Sementara berdasarkan analisis satelit Kementerian Kehutanan, luas karhutla di Kalteng mencapai 7.634,46 hektare. Angka tersebut menempatkan Kalteng di posisi kesembilan secara nasional.

Sebanyak 13 kabupaten/kota di Kalteng juga telah menetapkan status siaga darurat bencana karhutla.

Libatkan 10.700 PersonelPenanganan karhutla di Kalteng melibatkan sekitar 10.700 personel dari berbagai unsur.
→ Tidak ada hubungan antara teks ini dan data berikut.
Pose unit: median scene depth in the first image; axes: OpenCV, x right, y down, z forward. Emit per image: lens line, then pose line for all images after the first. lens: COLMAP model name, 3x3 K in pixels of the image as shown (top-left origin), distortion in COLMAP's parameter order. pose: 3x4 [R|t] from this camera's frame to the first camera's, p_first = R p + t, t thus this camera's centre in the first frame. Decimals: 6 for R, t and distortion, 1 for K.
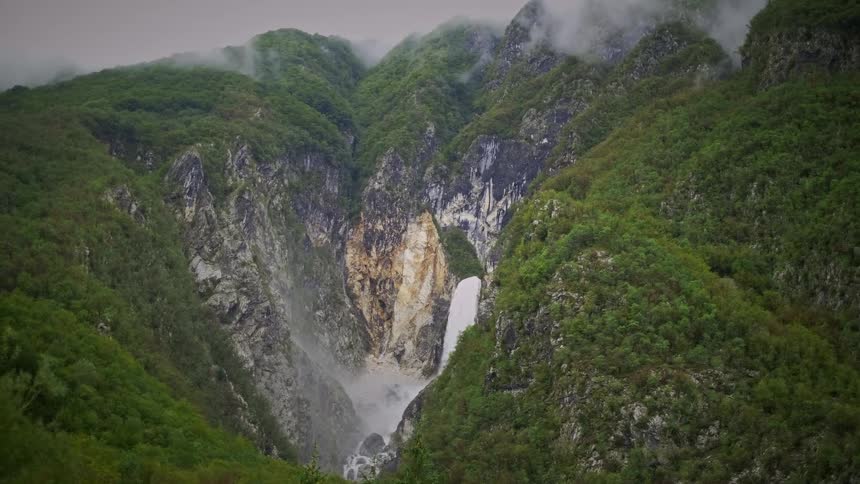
lens RADIAL K [[1345.9, 0, 430.0], [0, 1345.9, 242.0], [0, 0, 1]] dist [-0.012008, -0.009190]
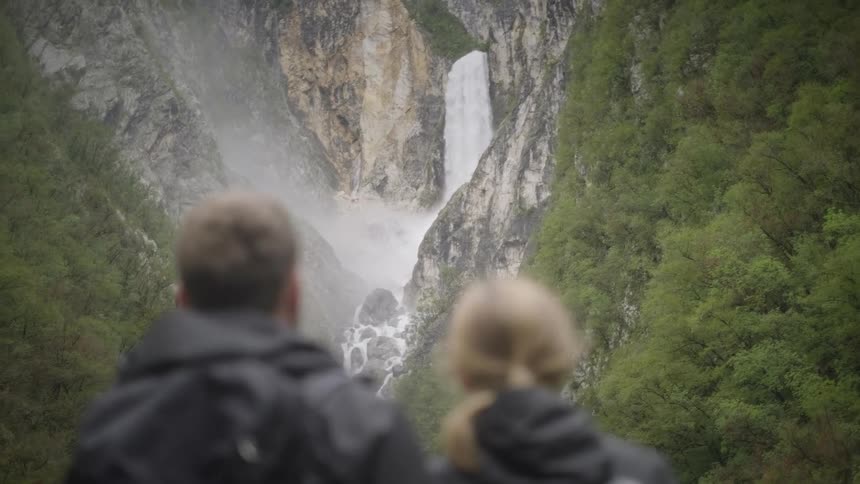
lens RADIAL K [[1356.1, 0, 430.0], [0, 1356.1, 242.0], [0, 0, 1]] dist [-0.014468, -0.010907]
pose [[0.986601, -0.155400, 0.049693, -0.035651], [0.150981, 0.985055, 0.082891, 0.056692], [-0.061832, -0.074278, 0.995319, 0.293588]]
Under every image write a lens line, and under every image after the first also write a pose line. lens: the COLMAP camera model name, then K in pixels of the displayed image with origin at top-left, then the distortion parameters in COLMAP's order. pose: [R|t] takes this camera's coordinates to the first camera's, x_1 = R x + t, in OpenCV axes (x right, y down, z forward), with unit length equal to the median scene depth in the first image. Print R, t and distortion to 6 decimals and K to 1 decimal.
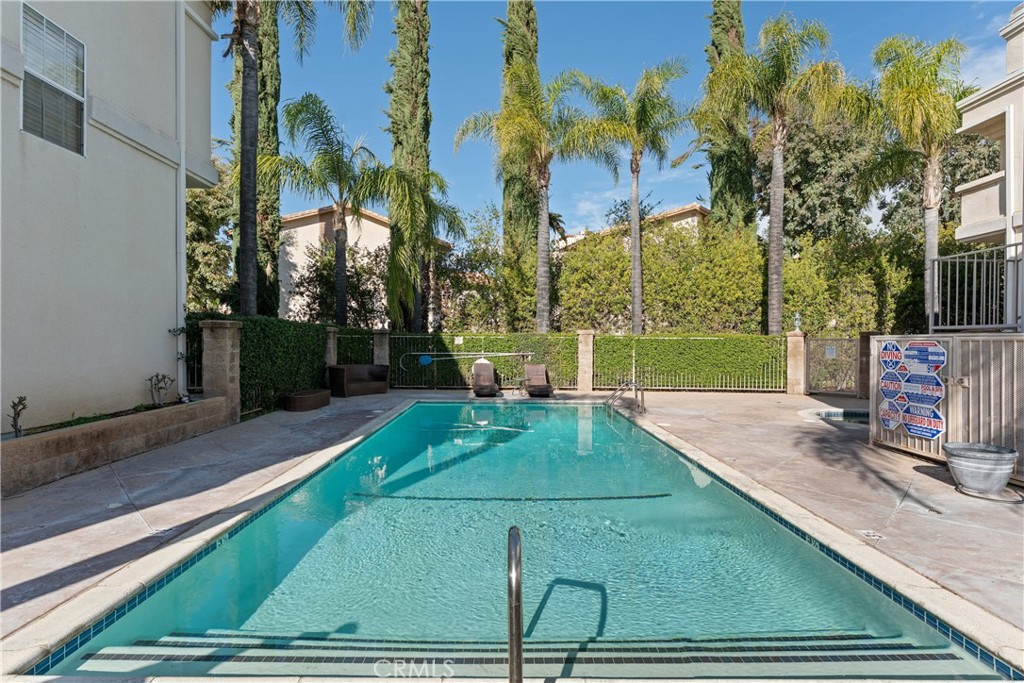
lens RADIAL K [[494.9, 0, 514.9], [0, 494.9, 339.7], [0, 0, 1]] dist [-0.000691, -0.000009]
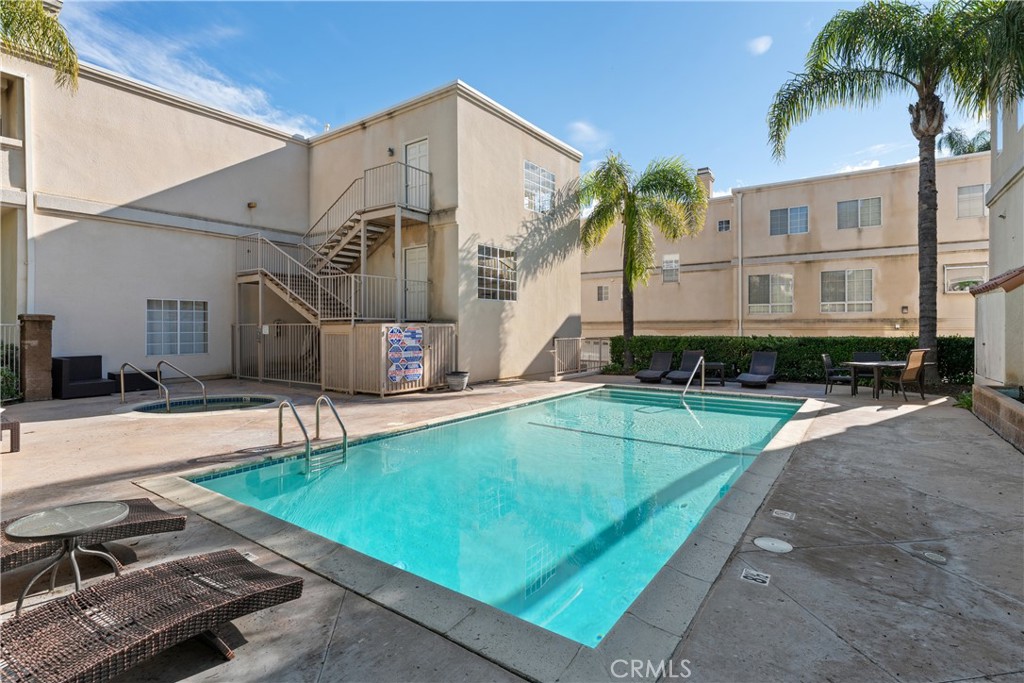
lens RADIAL K [[494.9, 0, 516.8], [0, 494.9, 333.9], [0, 0, 1]] dist [-0.000691, -0.000009]
pose [[-0.807261, -0.011168, 0.590088, -0.542048], [-0.002218, 0.999871, 0.015888, -0.002147], [-0.590190, 0.011517, -0.807182, 2.204436]]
Mereka terdiri atas BPBD, Dinas Kehutanan, pemadam kebakaran, TNI, Polri, Manggala Agni, Masyarakat Peduli Api, hingga unsur masyarakat lainnya.

Dalam rapat tersebut, Prabowo menggali kebutuhan tambahan untuk memperkuat operasi pemadaman karhutla di lapangan.

Terkait dukungan helikopter water bombing, Ahmad Toyib melaporkan saat ini terdapat empat unit yang telah beroperasi. Namun, Kalteng masih membutuhkan tambahan armada.

“Mohon izin penambahan kalau bisa 2 sampai 3 unit lagi Bapak Presiden,” ujar Ahmad Toyib.

Prabowo juga menanyakan kebutuhan pompa air untuk mendukung pemadaman dari darat. Ahmad Toyib menyampaikan Kalteng membutuhkan tambahan sekitar 100 hingga 200 unit pompa.

Presiden kemudian menindaklanjuti kebutuhan tersebut, termasuk berkomunikasi melalui sambungan telepon di tengah rapat.

Langkah tersebut dilakukan untuk memastikan dukungan personel dan peralatan dapat segera diperkuat sehingga pengendalian karhutla di Kalteng dapat berlangsung lebih cepat dan optimal.